■ **Electronics engineering source data**:
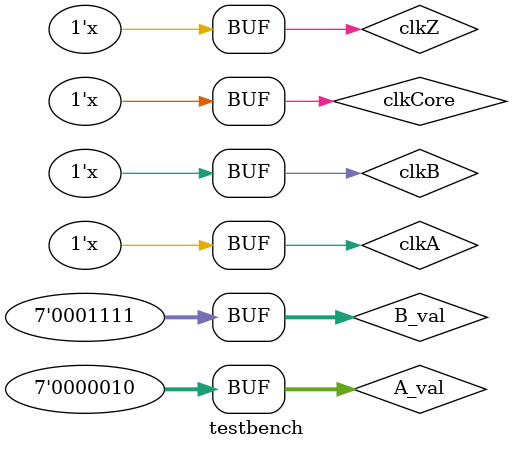
<source format=v>
`timescale 1 us / 1 ns
module testbench ();
    //wire clkCore, clkZ, clka, clkB;
    reg clkCore, clkZ, clkA, clkB;
    reg [6:0] A_val, B_val;
    wire load;
    parameter Tz = 1000;
    parameter T_core = 5.0;
    parameter Ta = 12.5;
    parameter Tb = 12.35;

    wire Set, Reset, Output;
    wire [6:0] counterA, counterB;
    
    
    initial begin
        clkCore = 0;
        clkZ = 1;
        clkA = 1;
        clkB = 1;
        A_val = 7'd2;
        B_val = 7'd15;
    end
        
    
    always #(Tz/2) clkZ = ~clkZ;
    always #(T_core/2) clkCore = ~clkCore;
    always #(Ta/2) clkA = ~clkA;
    always #(Tb/2) clkB = ~clkB;
 

    top myTop (.clkZ(clkZ), .clkCore(clkCore), .load(load), .clkA (clkA), .clkB(clkB), .A_val(A_val), .B_val(B_val),.set(Set), .reset(Reset), .signal (Output) , .cA(counterA), .cB(counterB) );
    
    

endmodule

</source>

■ **What this task involves**:
The lines to output run from the one containing "B_val = 7'd15;" through the last line of the records above; repeat them exactly and nothing more.

■ **Task result**:
        B_val = 7'd15;
    end
        
    
    always #(Tz/2) clkZ = ~clkZ;
    always #(T_core/2) clkCore = ~clkCore;
    always #(Ta/2) clkA = ~clkA;
    always #(Tb/2) clkB = ~clkB;
 

    top myTop (.clkZ(clkZ), .clkCore(clkCore), .load(load), .clkA (clkA), .clkB(clkB), .A_val(A_val), .B_val(B_val),.set(Set), .reset(Reset), .signal (Output) , .cA(counterA), .cB(counterB) );
    
    

endmodule

</source>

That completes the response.